• [TEXT EXCERPT]:
● ● ●
However, purified though they are, indices and indicia never forget or preclude their technical origin. Lat. indicia always end up referring to perceptions, whereas lat indices (pointers) can only thematize extension, duration, angles, texture, density, evanescence, phasing, attraction, repulsion etc. Thus all our semiotical "representations" reduplicate our technical representations, which in turn are neuronal representations "which at every relay, afferent or efferent, represent in another way an outside input in order to prepare more appropriate motor reactions". (J.Z. Young, A Model of the Brain, 1964).

Do the signs, which give Homo such great advantages for his physical questioning, make his metaphycical questioning more pertinent and powerful? Or rather show they us that the most vertiginous semiotics does not make a break with the physical order but simply redistribute the latter for acting more efficiently. We will check out some eloquent cases of those reallocations.
● ● ●
• [RECORDED DATA]:
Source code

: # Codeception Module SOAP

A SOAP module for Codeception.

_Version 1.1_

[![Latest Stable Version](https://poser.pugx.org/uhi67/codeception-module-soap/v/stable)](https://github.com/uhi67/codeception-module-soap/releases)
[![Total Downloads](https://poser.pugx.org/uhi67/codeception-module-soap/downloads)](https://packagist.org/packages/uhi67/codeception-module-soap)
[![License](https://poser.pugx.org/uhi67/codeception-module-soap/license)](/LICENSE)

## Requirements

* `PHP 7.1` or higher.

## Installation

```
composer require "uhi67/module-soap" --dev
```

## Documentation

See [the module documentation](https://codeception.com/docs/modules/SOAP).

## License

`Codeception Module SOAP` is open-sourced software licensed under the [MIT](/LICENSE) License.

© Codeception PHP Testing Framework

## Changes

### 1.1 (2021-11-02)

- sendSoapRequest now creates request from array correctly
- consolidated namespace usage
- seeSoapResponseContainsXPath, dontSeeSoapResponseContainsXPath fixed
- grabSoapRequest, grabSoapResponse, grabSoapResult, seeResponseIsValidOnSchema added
● ● ●
• [TASK LIST]:
(1) Answer from the excerpt on indices and indicia:
(a) What do Latin indicia always end up referring to?
(b) Which work by J.Z. Young is cited, and in what year did it appear?
(c) What does the final paragraph say "we will check out"?
(2) List every kind of representation that the excerpt on indices and indicia names.

• [SOLUTIONS TO THE PROBLEMS]:
(1)
(a) Perceptions.
(b) *A Model of the Brain*, 1964.
(c) Some eloquent cases of those reallocations.

(2)
- Semiotical representations
- Technical representations
- Neuronal representations